* About this task: Copy word for word the part of the passage on Everettian and cosmological multiverses below, between "11.2.1 The Relation" and "an Everettian approach.)", inclusive.
[[ Excerpt to read, beginning ]]
11.2.1 The Relation of Everettian and Cosmological Universes
The relation of the Everettian and cosmological multiverses was a topic in this chapter’s preamble and section 1. Again, there is a large literature. As a place to begin, I recommend the articles by Carter (the inventor of the phrase “anthropic principle”) and Mukhanov in Carr’s edited collection Universe or Multiverse? listed at the start of (1) above. (Both authors advocate an Everettian approach.)
Examples of research articles about this relation—in fact, proposing that the two multiverses are the same—are:
- Nomura, Yasunori. “Physical Theories, Eternal Inflation, and the Quantum Universe.” Journal of High Energy Physics (JHEP), volume 11, 063; available at: https://arxiv.org/abs/1104.2324
- Bousso, Raphael, and Leonard Susskind. “The Multiverse Interpretation of Quantum Mechanics.” Physical Review D 85 (2012); available at: https://arxiv.org/abs/1105.3796
11.2.2 Dynamical Reduction and Cosmology
In section 1 (and more briefly in the preamble and section 3), I mentioned how cosmology confronts the quantum measurement problem on a cosmic scale. In particular, there was the idea that a peak in (the amplitude of) the wrinkles in the CMB is a seed for later gravitational clumping, and thereby for the later existence of galaxies and stars. I warned that “seed” is a metaphor, since the transition is from a quantum amplitude to a classical event of aggregation—a “collapse of the wave function.”
[[ Excerpt to read, end ]]
[[ Dataset extract, beginning ]]
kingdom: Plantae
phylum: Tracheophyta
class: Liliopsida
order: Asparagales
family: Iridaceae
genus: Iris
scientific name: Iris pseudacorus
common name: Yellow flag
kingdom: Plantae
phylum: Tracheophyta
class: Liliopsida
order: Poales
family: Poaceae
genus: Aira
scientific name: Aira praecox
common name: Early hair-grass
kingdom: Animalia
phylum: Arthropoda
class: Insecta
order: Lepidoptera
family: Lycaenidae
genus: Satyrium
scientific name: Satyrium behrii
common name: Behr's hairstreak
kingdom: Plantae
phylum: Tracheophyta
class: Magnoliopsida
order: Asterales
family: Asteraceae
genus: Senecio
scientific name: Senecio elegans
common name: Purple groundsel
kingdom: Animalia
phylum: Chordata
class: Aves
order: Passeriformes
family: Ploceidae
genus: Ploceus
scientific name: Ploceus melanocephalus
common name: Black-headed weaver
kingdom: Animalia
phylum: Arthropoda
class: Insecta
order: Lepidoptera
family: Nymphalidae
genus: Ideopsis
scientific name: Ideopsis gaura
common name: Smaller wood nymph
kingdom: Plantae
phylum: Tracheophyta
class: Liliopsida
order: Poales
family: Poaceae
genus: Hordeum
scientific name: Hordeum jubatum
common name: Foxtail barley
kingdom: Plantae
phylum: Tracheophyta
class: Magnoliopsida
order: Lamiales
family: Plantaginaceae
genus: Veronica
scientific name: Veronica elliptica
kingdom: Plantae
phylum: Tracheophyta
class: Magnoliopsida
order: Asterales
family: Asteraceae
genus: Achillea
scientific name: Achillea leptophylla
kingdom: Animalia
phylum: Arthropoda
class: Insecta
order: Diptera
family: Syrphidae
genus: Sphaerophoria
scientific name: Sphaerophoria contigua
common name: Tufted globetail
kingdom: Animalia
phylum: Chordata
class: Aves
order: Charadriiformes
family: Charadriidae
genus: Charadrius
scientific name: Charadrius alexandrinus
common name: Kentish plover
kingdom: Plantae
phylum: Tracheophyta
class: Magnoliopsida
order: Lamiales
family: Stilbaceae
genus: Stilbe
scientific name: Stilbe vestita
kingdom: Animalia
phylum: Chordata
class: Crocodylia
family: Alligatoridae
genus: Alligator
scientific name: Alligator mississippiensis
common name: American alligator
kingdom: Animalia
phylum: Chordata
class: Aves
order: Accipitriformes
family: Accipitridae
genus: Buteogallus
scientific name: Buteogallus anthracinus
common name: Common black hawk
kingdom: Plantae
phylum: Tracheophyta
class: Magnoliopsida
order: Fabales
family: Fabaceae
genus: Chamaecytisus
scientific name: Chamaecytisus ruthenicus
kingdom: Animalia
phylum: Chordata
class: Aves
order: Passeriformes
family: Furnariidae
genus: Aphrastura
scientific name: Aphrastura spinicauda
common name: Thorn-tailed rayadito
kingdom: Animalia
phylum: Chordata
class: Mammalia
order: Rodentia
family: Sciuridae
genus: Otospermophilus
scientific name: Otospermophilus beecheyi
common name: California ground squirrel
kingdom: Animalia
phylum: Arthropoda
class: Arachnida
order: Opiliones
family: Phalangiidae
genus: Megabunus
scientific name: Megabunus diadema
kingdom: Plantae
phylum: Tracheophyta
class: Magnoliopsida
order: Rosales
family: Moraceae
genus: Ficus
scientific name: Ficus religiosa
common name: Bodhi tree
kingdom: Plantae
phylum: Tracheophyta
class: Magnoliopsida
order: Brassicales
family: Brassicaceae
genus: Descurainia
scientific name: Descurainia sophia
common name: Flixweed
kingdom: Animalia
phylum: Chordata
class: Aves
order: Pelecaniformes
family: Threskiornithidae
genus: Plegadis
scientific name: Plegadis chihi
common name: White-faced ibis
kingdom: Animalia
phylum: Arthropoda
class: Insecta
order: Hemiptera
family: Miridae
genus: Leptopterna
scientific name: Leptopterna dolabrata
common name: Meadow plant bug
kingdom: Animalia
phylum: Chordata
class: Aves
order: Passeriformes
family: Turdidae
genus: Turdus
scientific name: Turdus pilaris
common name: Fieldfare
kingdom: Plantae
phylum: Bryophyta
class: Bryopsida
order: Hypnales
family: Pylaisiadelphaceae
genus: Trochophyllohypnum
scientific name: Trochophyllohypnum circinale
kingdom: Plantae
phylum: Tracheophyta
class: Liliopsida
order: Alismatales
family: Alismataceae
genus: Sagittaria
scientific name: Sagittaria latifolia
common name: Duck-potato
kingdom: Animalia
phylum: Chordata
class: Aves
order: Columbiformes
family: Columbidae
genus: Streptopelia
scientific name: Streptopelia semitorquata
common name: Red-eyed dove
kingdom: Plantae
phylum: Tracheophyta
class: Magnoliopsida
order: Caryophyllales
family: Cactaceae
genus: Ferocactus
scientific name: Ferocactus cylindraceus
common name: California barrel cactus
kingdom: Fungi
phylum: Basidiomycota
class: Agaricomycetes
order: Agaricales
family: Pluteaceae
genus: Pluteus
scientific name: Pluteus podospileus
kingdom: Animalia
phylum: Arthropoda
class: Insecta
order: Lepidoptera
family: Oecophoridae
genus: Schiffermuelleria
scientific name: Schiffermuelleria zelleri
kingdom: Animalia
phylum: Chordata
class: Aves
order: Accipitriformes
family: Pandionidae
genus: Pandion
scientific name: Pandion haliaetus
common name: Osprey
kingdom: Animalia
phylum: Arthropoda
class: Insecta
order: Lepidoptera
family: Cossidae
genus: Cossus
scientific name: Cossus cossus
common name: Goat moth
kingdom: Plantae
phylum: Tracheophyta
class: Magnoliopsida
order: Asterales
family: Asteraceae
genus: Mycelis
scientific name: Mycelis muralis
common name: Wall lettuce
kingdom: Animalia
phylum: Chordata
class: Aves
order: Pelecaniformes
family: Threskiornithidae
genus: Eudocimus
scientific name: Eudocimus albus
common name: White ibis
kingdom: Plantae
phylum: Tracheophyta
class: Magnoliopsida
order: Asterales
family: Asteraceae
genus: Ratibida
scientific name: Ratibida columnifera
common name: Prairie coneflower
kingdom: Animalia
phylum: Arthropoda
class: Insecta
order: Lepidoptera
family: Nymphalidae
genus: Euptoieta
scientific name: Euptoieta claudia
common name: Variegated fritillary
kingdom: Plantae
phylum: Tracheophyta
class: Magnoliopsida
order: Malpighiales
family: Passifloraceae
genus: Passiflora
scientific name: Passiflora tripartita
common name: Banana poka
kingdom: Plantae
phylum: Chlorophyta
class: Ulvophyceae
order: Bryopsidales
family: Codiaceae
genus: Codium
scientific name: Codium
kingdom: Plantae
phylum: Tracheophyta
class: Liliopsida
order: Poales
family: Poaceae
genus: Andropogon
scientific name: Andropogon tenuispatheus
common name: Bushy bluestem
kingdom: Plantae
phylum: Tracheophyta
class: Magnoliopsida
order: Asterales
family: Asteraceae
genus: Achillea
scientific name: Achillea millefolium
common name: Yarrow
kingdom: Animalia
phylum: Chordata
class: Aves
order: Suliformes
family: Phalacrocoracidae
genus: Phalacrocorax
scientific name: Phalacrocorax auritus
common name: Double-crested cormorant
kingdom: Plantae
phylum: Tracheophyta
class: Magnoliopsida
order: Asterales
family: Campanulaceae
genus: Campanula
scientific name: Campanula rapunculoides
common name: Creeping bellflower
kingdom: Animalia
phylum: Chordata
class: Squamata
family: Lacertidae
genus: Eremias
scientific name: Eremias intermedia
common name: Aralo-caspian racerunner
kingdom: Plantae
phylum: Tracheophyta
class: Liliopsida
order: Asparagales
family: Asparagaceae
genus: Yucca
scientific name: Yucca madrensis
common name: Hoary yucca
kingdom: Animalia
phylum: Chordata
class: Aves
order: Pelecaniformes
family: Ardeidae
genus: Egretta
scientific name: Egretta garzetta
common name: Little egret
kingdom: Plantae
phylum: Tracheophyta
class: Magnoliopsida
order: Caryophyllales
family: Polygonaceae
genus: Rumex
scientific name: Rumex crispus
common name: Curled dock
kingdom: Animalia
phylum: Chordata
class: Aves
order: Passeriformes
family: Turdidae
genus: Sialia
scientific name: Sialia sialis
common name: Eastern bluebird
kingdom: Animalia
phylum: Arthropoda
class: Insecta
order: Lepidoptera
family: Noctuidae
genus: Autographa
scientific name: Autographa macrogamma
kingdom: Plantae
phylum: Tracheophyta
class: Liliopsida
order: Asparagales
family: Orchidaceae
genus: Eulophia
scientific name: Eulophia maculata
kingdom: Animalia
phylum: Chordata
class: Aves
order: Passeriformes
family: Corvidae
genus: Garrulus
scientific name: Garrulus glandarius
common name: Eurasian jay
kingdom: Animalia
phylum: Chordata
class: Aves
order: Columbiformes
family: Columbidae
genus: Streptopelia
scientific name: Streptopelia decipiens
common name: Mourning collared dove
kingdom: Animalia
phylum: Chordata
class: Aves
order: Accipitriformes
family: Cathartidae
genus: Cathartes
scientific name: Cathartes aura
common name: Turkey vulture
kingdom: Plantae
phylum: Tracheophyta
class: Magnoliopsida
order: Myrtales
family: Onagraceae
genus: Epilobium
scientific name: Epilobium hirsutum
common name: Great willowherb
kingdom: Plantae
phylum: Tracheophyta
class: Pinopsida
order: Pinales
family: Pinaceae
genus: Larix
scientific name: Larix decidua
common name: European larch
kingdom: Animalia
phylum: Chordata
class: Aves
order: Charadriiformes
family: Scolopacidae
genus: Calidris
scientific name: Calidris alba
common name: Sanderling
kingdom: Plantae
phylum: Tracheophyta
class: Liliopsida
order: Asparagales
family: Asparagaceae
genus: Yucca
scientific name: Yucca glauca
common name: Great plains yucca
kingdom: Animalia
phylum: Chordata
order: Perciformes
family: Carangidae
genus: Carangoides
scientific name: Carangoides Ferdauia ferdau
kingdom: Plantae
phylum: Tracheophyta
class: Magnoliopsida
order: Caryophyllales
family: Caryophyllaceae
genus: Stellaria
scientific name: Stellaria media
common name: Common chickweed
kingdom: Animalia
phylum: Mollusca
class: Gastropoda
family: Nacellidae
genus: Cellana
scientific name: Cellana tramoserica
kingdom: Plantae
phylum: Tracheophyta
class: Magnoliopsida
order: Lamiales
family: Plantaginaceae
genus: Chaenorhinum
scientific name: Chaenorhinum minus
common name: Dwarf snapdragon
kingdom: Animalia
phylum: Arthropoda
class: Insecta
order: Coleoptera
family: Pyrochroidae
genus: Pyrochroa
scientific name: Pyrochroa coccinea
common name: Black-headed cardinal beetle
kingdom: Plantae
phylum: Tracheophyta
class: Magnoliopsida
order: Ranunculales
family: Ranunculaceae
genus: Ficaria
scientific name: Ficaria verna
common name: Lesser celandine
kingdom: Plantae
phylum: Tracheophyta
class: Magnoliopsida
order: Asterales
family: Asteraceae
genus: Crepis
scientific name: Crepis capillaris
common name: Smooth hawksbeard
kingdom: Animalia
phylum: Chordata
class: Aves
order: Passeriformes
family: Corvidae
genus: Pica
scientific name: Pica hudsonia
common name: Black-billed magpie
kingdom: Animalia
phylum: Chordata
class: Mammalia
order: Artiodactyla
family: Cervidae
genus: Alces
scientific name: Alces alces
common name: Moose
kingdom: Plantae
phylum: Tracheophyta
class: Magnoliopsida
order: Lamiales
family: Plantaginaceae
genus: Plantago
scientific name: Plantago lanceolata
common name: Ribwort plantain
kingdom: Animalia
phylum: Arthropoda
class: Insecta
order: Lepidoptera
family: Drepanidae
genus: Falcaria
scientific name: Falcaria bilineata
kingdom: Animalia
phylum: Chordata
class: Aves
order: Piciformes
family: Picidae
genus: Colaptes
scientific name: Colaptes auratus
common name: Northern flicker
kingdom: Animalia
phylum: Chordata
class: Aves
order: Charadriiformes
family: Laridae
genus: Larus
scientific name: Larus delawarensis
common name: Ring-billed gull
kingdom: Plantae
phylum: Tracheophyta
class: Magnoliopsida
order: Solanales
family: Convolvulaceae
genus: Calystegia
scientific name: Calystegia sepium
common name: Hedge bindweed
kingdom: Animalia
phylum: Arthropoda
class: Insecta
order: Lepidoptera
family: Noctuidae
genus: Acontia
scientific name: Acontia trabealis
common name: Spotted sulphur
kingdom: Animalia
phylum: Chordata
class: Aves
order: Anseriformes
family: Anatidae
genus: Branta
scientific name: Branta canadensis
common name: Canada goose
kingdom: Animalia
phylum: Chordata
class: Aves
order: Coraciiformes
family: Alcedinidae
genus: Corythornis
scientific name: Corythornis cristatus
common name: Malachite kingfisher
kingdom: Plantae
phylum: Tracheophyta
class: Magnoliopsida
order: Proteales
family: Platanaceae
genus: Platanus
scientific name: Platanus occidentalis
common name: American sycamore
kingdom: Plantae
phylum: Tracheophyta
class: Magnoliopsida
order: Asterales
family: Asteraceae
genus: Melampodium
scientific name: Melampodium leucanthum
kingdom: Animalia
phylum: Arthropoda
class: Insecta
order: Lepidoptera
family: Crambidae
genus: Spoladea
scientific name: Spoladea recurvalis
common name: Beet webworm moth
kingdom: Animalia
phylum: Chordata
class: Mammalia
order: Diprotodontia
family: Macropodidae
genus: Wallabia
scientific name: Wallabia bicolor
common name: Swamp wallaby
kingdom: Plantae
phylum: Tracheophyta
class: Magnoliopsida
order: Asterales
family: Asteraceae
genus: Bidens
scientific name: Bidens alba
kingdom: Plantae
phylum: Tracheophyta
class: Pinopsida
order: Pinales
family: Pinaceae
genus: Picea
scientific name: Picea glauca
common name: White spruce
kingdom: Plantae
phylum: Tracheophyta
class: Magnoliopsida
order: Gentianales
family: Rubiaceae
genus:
[[ Dataset extract, end ]]
* Task output:
11.2.1 The Relation of Everettian and Cosmological Universes
The relation of the Everettian and cosmological multiverses was a topic in this chapter’s preamble and section 1. Again, there is a large literature. As a place to begin, I recommend the articles by Carter (the inventor of the phrase “anthropic principle”) and Mukhanov in Carr’s edited collection Universe or Multiverse? listed at the start of (1) above. (Both authors advocate an Everettian approach.)